Продвинемся далее. Действительно, последний вояж Джона Говарда в Херсон, где
на самом деле свирепствовал тиф, а кроме того, совсем неподалеку, в Измаиле и Кили, велись кровопролитные бои с турками, на первый взгляд, лишен внутренней логики, ибо
можно было найти немало других мест, где оказание помощи страждущим было не столь
рискованным и, скажем прямо, более продуктивным мероприятием. Не говоря уже о том, что Херсону тогда было чуть более 11 лет: совсем маленький городок, нет даже
приличной тюрьмы для пенитенциарных исследований, да и медицинских учреждений –
кот наплакал…
Но это – на первый взгляд. Другое дело, если принять во внимание, что в конце 18
века именно юг нынешней Украины, развивающийся наиболее динамично, стал
представлять угрозу для стратегических интересов Британии. Естественно, отсюда –
повышенное внимание к нашим местам. Судите сами: идет интенсивное строительство
крепостных сооружений Херсона, закладывается Николаев, и вот уже – как старая
350
фотография в проявителе – медленно выплывают знакомые очертания Одессы. И совсем
рядом – полуостров Крым, ключ-отмычка к южным пределам Российской империи, как
это принято сейчас говорить, «непотопляемый авианосец».
С учетом этого, экспедиции Джона Говарда в Астрахань (тоже имеющую выход к
морям) и Херсон вполне укладываются в концепцию вечных интересов «владычицы
морей», что бы мы по этому поводу ни думали и как бы это ни называли.
Или вы иного мнения? Такая прямота вас несколько коробит? Тогда чуть по-другому: было ли на юге России другое, кроме нашего Херсона, место, более удачное в
качестве базы пребывания представителя заинтересованного зарубежного государства, с
точки зрения выполнения им некоторых специфических функций в 1790 году? Назовите, пожалуйста, если вам такое известно!
Конечно, ответ на такой вопрос не сильно хотелось бы связывать с благородным
именем Говарда, но что тут поделаешь: на то она истина – чтобы быть всего дороже!

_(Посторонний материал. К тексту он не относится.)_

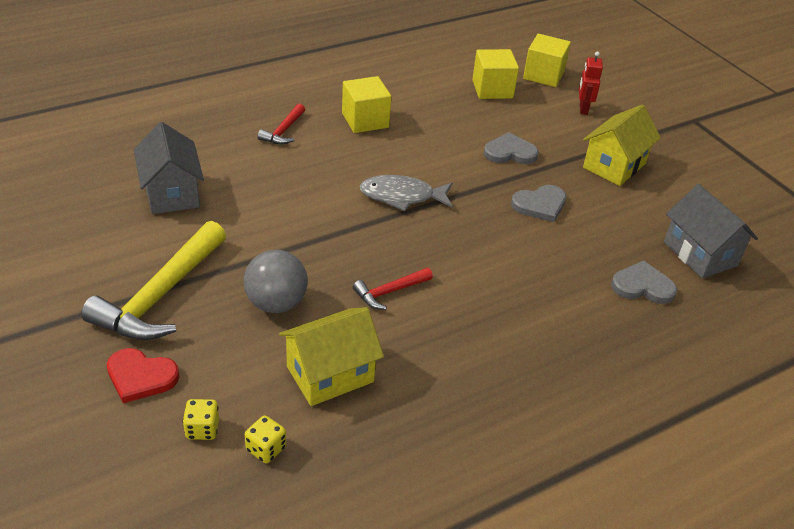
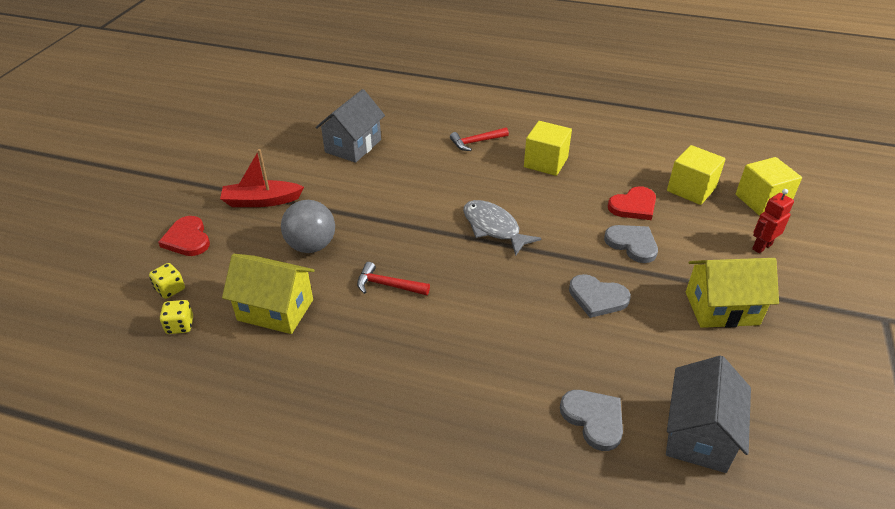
camera: 50 degrees right, 0 degrees up
yellow hammer [81,221,226,340] -> red boat [220,149,304,207]
none -> red heart [608,186,656,220]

И лишь теперь можно озвучить то, что уже давно вертится на кончике языка: досточтимый сэр Джон Говард в своей всемирно известной гуманитарной деятельности
руководствовался не одними лишь интересами высокой благотворительности и
гуманизма. Скорее всего, его еще интересовали, если можно так выразиться, попутно, и
несколько иные задачи, прямо совпадающие со стратегическими устремленностями
родного британского отечества.
А если вам кажется такой вывод не очень корректным, то право, поверьте на слово: и в мыслях не имел я чем-то порочить этого благородного человека. Мы с вами взрослые
люди и благоразумно признаем: скромно совмещать столь разные, но по-своему
необходимые вещи – благотворительность и стратегическую разведку, вполне возможно.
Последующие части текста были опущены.